How I found this address

Data like this almost always comes in one of three ways: json, rss (or similar xml), or web service (soap). A web service would usually be loaded and parsed at the server, and then sent with the html, and rss is harder to parse in javascript and less popular recently, so I went for json first.

I started by opening the page in chrome. Then I opened the developer tools (F12) and chose the Network tab. Now when I refresh the page I get a list of every item downloaded from the web server for this page.1 I then narrow down the list by just looking at the javascript downloads (the JS button in the toolbar... I'm looking for a json response). This gives me a reasonable number of items, and I can narrow the search further by only looking at 200 status responses, of which I only saw two: both from this address.

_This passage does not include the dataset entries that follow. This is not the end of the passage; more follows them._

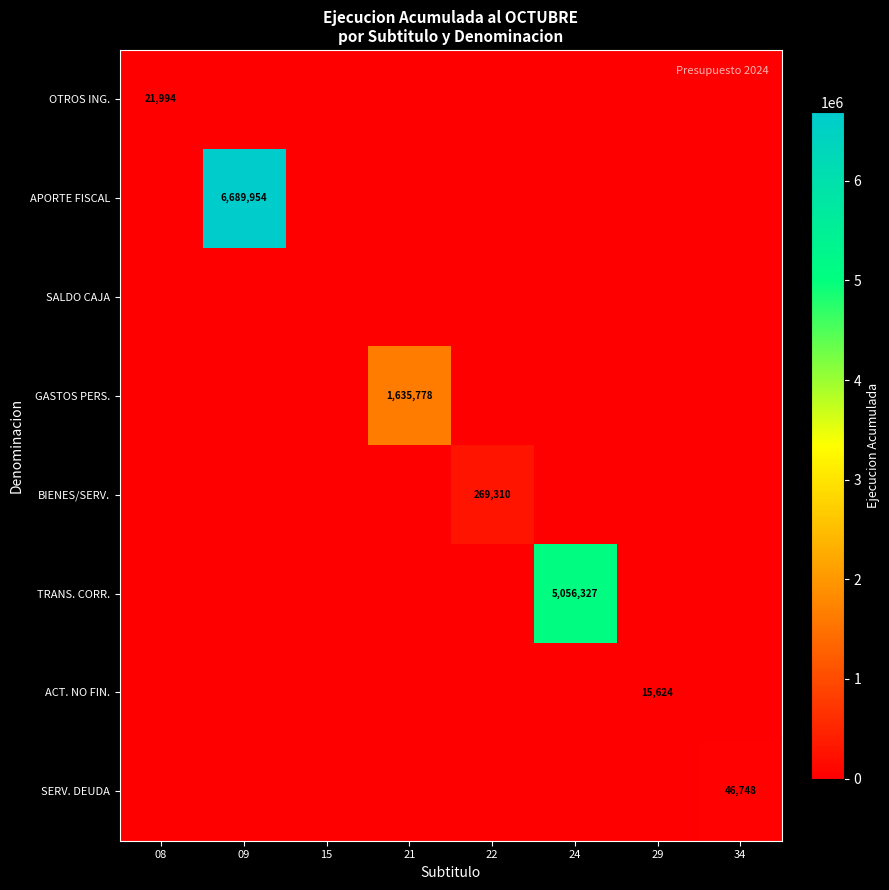

The value of GASTOS PERS. at 15 is 819415. True or false?

False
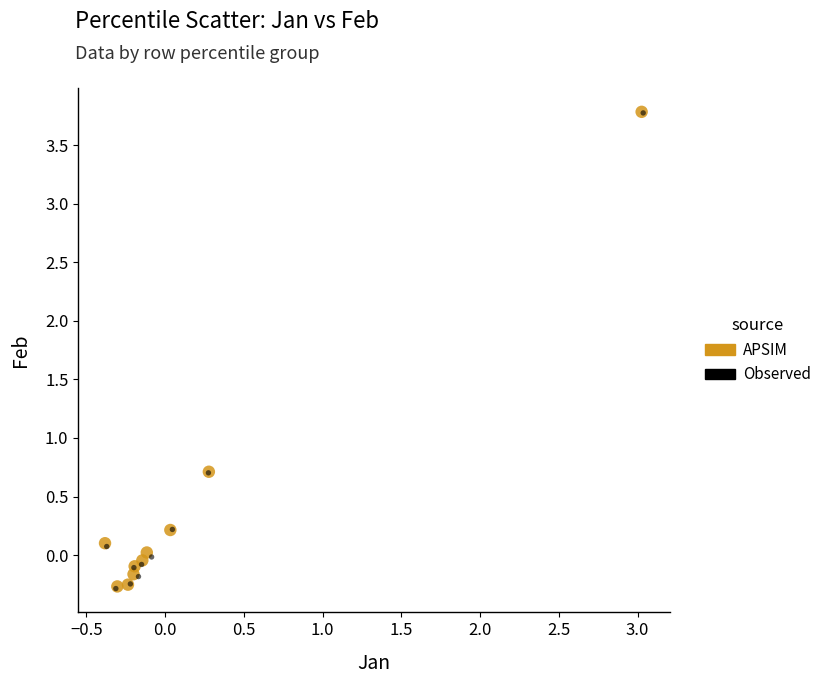

What are all the series names shown in the legend?

APSIM, Observed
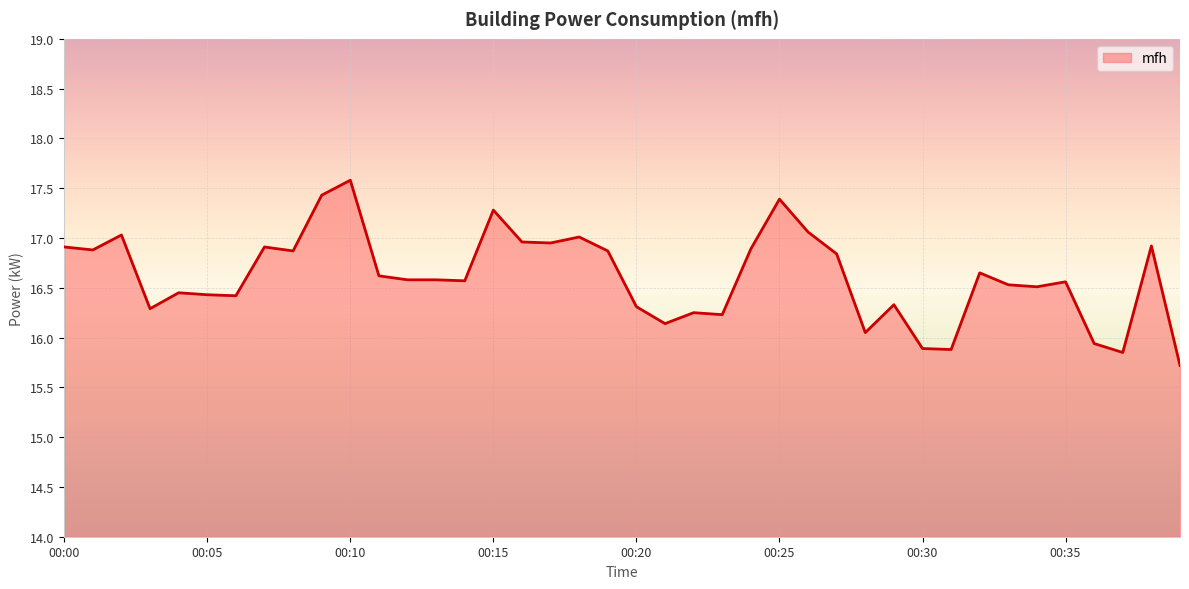

What is the maximum value shown in the chart?

17.6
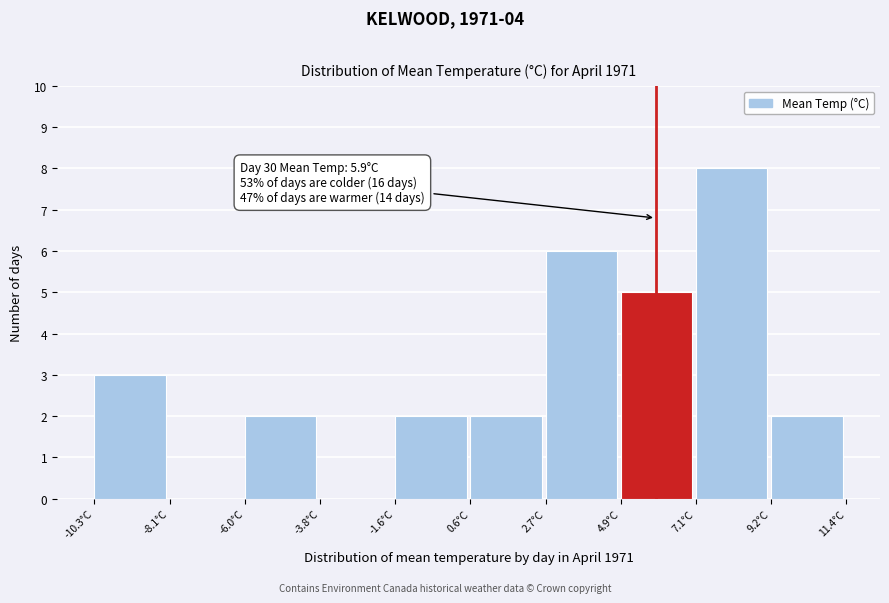

Which range on the x-axis has the tallest bar?

7.0 to 9.0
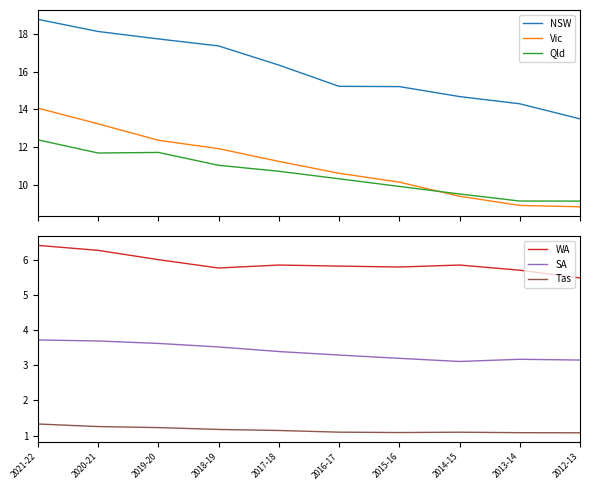

Which label corresponds to the smallest value in the chart?

2012-13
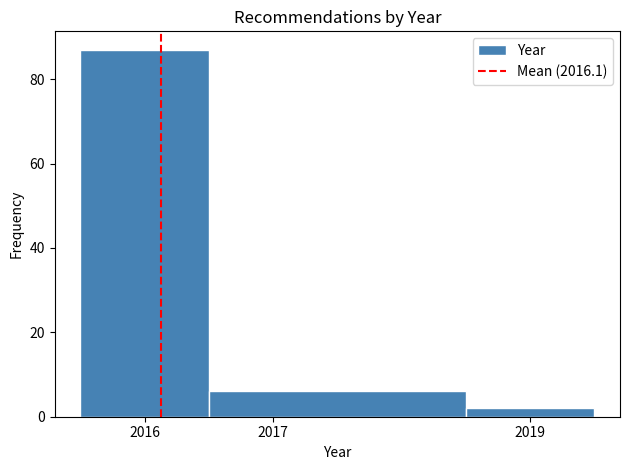

Reading left to right, list every bar in this chart as the range it spans on the x-axis followed by its height. The values are not printed on the chart, so give them approximately, as read against the axis.

2015.5 to 2016.5: 88
2016.5 to 2018.5: 6
2018.5 to 2019.5: 2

Note that the full address actually looked like this:

https://supportfiles.rockstargames.com/support/serverStatus.json?callback=jsonCallbackStatus&callback=jsonCallbackStatus&_=1465445182216

There's a bug in the page, as it makes no sense to have a callback url parameter twice, especially with the same value. I only bring this up because of the _ url parameter. Cut the last 3 digits off of that value and you end up with a unix timestamp that happens to match today's date. You may want to generate a url which includes a timestamp like this, as it's possible that Rockstar uses the timestamp on the server to avoid serving a cached response. You'd hate to a get a response cached an hour ago when everything was fine if a server is down now.

One last reminder: I'm not 100% sure this is the data you need. It's possible it comes from another request. But this is all you get for free :) Hopefully the write up of how I got this far is enough for you to do your own detective work verifying the result.

Of course, you also have the option of using a WebBrowser control, which would run the javascript. But it's way slower, you're back to parsing the ugly html, and any little html change will break your code (whereas the json result is likely to live through several web site redesigns).

Source code to read the data

Dim unixTime As ULong = (DateTime.UtcNow - New DateTime(1970, 1, 1, 0, 0, 0)).TotalMilliSeconds
Using wc As New WebClient(),
      rdr As New StreamReader(wc.OpenRead($"https://supportfiles.rockstargames.com/support/serverStatus.json?_={unixTime}"))

    Dim line = rdr.ReadLine()
    While line IsNot Nothing
        line = line.Trim()
        If line.StartsWith("""xboxUpOrDownOverride") Then
            Dim parts = line.Split(":".ToCharArray())
            parts(1) = Regex.Replace(parts(1), "[ "",]", "")
            If parts(1).Length > 0 Then
                Console.WriteLine("Up/Down Failed")
            Else
                Console.WriteLine("Up/Down Okay")
            End If
        End If
        If line.StartsWith("""xboxWarningOverrideMessage") Then
            Dim parts = line.Split(":".ToCharArray())
            parts(1) = Regex.Replace(parts(1), "[ "",]", "")
            If parts(1).Length > 0 Then
                Console.WriteLine("Warning Failed")
            Else
                Console.WriteLine("Warning Okay")
            End If
        End If
        If line.StartsWith("""giantWarningOverrideMessage") Then
            Dim parts = line.Split(":".ToCharArray())
            parts(1) = Regex.Replace(parts(1), "[ "",]", "")
            If parts(1).Length > 0 Then
                Console.WriteLine("Giant Warning Failed")
            Else
                Console.WriteLine("Giant Warning Okay")
            End If
        End If
        line = rdr.ReadLine()
    End While

You should also consider using a real json parser (very easy to do via NuGet), as even something as simple as adding a minimizer would break this existing code by pushing everything into one line.


1 And there were a lot of things downloaded. Rockstar should invest in a bundler to minimize http requests for faster page loads and lower bandwidth, especially on mobile devices.